═══ RECORDS FOR THIS EXERCISE

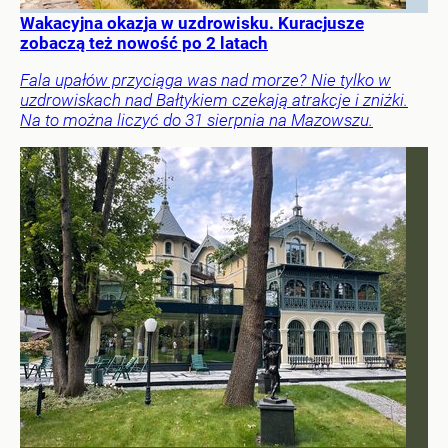
Wakacyjna okazja w uzdrowisku. Kuracjusze
zobaczą też nowość po 2 latach
Fala upałów przyciąga was nad morze? Nie tylko w
uzdrowiskach nad Bałtykiem czekają atrakcje i zniżki.
Na to można liczyć do 31 sierpnia na Mazowszu.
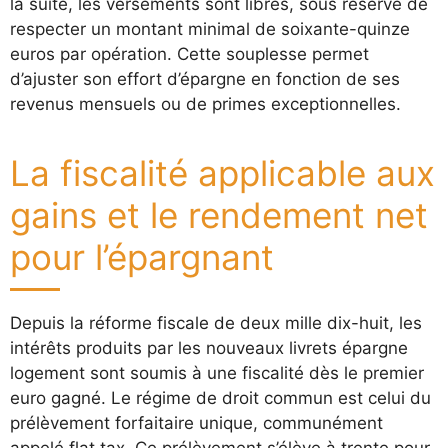
la suite, les versements sont libres, sous réserve de
respecter un montant minimal de soixante-quinze
euros par opération. Cette souplesse permet
d’ajuster son effort d’épargne en fonction de ses
revenus mensuels ou de primes exceptionnelles.
La fiscalité applicable aux
gains et le rendement net
pour l’épargnant
Depuis la réforme fiscale de deux mille dix-huit, les
intérêts produits par les nouveaux livrets épargne
logement sont soumis à une fiscalité dès le premier
euro gagné. Le régime de droit commun est celui du
prélèvement forfaitaire unique, communément
appelé flat tax. Ce prélèvement s’élève à trente pour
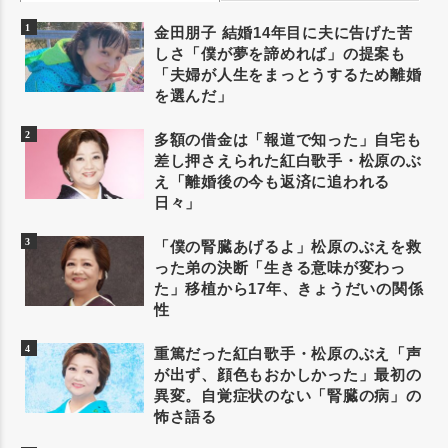
金田朋子 結婚14年目に夫に告げた苦
しさ「僕が夢を諦めれば」の提案も
「夫婦が人生をまっとうするため離婚
を選んだ」
多額の借金は「報道で知った」自宅も
差し押さえられた紅白歌手・松原のぶ
え「離婚後の今も返済に追われる
日々」
「僕の腎臓あげるよ」松原のぶえを救
った弟の決断「生きる意味が変わっ
た」移植から17年、きょうだいの関係
性
重篤だった紅白歌手・松原のぶえ「声
が出ず、顔色もおかしかった」最初の
異変。自覚症状のない「腎臓の病」の
怖さ語る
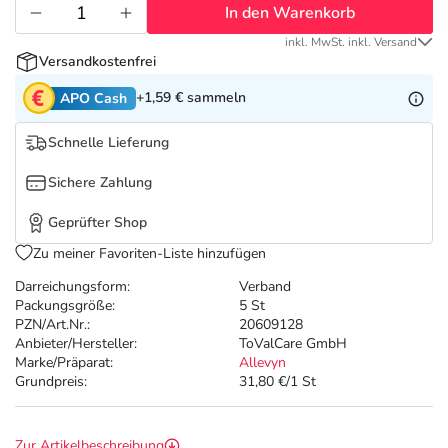
Refluthin, Lasea & Carmenthin Deals
Sport & Fitness
Täglich gut versorgt
In den Warenkorb
inkl. MwSt. inkl. Versand
Salus Deals
Tierapotheke
Versandkostenfrei
+1,59 €
sammeln
APO Cash
Vitamine & Mineralstoffe
Schnelle Lieferung
Marken
Sichere Zahlung
Geprüfter Shop
Zu meiner Favoriten-Liste hinzufügen
Darreichungsform:
Verband
Packungsgröße:
5 St
PZN/Art.Nr.:
20609128
Anbieter/Hersteller:
ToValCare GmbH
Marke/Präparat:
Allevyn
Grundpreis:
31,80 €/1 St
Zur Artikelbeschreibung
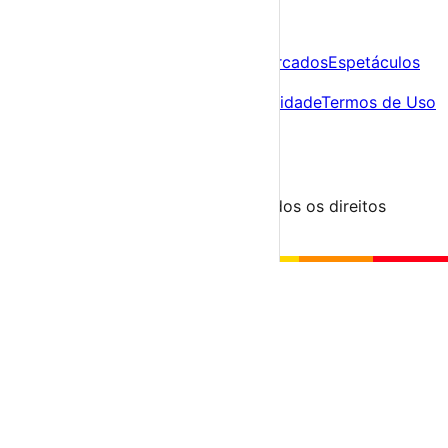
A tua agenda cultural de Portugal
Descobre
Agenda
Festas e Festivais
Feiras e Mercados
Espetáculos
Sobre
Sobre nós
Contacto
Política de Privacidade
Termos de Uso
Para Organizadores
Submeter Evento
Minha Conta
Segue-nos
© 2023-2026 aondevamos.pt — Todos os direitos
reservados
↑ Topo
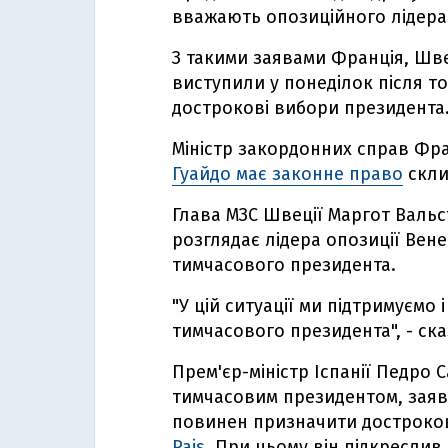
вважають опозиційного лідера
З такими заявами Франція, Швеці
виступили у понеділок після т
дострокові вибори президента
Міністр закордонних справ Фра
Гуайдо має законне право
скли
Глава МЗС Швеції Маргот Валь
розглядає лідера опозиції Вен
тимчасового президента.
"У цій ситуації ми підтримуємо
тимчасового президента", - ска
Прем'єр-міністр Іспанії Педро
тимчасовим президентом, заяв
повинен призначити достроков
Pais
. При цьому він підкреслив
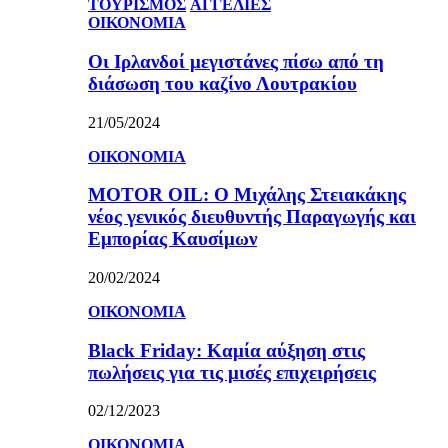
ΤΟΥΡΙΣΜΟΣ
ΑΓΓΕΛΙΕΣ
ΟΙΚΟΝΟΜΙΑ
Οι Ιρλανδοί μεγιστάνες πίσω από τη
διάσωση του καζίνο Λουτρακίου
21/05/2024
ΟΙΚΟΝΟΜΙΑ
MOTOR OIL: Ο Μιχάλης Στειακάκης
νέος γενικός διευθυντής Παραγωγής και
Εμπορίας Καυσίμων
20/02/2024
ΟΙΚΟΝΟΜΙΑ
Black Friday: Καμία αύξηση στις
πωλήσεις για τις μισές επιχειρήσεις
02/12/2023
ΟΙΚΟΝΟΜΙΑ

══════

BRIEF —
Rewrite all the entries above, changing every "Deals" to "Angebote" and keeping everything else the same. Omit the pictures from your answer.

RESULT FOR THIS TASK —
Wakacyjna okazja w uzdrowisku. Kuracjusze
zobaczą też nowość po 2 latach
Fala upałów przyciąga was nad morze? Nie tylko w
uzdrowiskach nad Bałtykiem czekają atrakcje i zniżki.
Na to można liczyć do 31 sierpnia na Mazowszu.
la suite, les versements sont libres, sous réserve de
respecter un montant minimal de soixante-quinze
euros par opération. Cette souplesse permet
d’ajuster son effort d’épargne en fonction de ses
revenus mensuels ou de primes exceptionnelles.
La fiscalité applicable aux
gains et le rendement net
pour l’épargnant
Depuis la réforme fiscale de deux mille dix-huit, les
intérêts produits par les nouveaux livrets épargne
logement sont soumis à une fiscalité dès le premier
euro gagné. Le régime de droit commun est celui du
prélèvement forfaitaire unique, communément
appelé flat tax. Ce prélèvement s’élève à trente pour
金田朋子 結婚14年目に夫に告げた苦
しさ「僕が夢を諦めれば」の提案も
「夫婦が人生をまっとうするため離婚
を選んだ」
多額の借金は「報道で知った」自宅も
差し押さえられた紅白歌手・松原のぶ
え「離婚後の今も返済に追われる
日々」
「僕の腎臓あげるよ」松原のぶえを救
った弟の決断「生きる意味が変わっ
た」移植から17年、きょうだいの関係
性
重篤だった紅白歌手・松原のぶえ「声
が出ず、顔色もおかしかった」最初の
異変。自覚症状のない「腎臓の病」の
怖さ語る
Refluthin, Lasea & Carmenthin Angebote
Sport & Fitness
Täglich gut versorgt
In den Warenkorb
inkl. MwSt. inkl. Versand
Salus Angebote
Tierapotheke
Versandkostenfrei
+1,59 €
sammeln
APO Cash
Vitamine & Mineralstoffe
Schnelle Lieferung
Marken
Sichere Zahlung
Geprüfter Shop
Zu meiner Favoriten-Liste hinzufügen
Darreichungsform:
Verband
Packungsgröße:
5 St
PZN/Art.Nr.:
20609128
Anbieter/Hersteller:
ToValCare GmbH
Marke/Präparat:
Allevyn
Grundpreis:
31,80 €/1 St
Zur Artikelbeschreibung
A tua agenda cultural de Portugal
Descobre
Agenda
Festas e Festivais
Feiras e Mercados
Espetáculos
Sobre
Sobre nós
Contacto
Política de Privacidade
Termos de Uso
Para Organizadores
Submeter Evento
Minha Conta
Segue-nos
© 2023-2026 aondevamos.pt — Todos os direitos
reservados
↑ Topo
вважають опозиційного лідера
З такими заявами Франція, Швеці
виступили у понеділок після т
дострокові вибори президента
Міністр закордонних справ Фра
Гуайдо має законне право
скли
Глава МЗС Швеції Маргот Валь
розглядає лідера опозиції Вен
тимчасового президента.
"У цій ситуації ми підтримуємо
тимчасового президента", - ска
Прем'єр-міністр Іспанії Педро
тимчасовим президентом, заяв
повинен призначити достроков
Pais
. При цьому він підкреслив
ΤΟΥΡΙΣΜΟΣ
ΑΓΓΕΛΙΕΣ
ΟΙΚΟΝΟΜΙΑ
Οι Ιρλανδοί μεγιστάνες πίσω από τη
διάσωση του καζίνο Λουτρακίου
21/05/2024
ΟΙΚΟΝΟΜΙΑ
MOTOR OIL: Ο Μιχάλης Στειακάκης
νέος γενικός διευθυντής Παραγωγής και
Εμπορίας Καυσίμων
20/02/2024
ΟΙΚΟΝΟΜΙΑ
Black Friday: Καμία αύξηση στις
πωλήσεις για τις μισές επιχειρήσεις
02/12/2023
ΟΙΚΟΝΟΜΙΑ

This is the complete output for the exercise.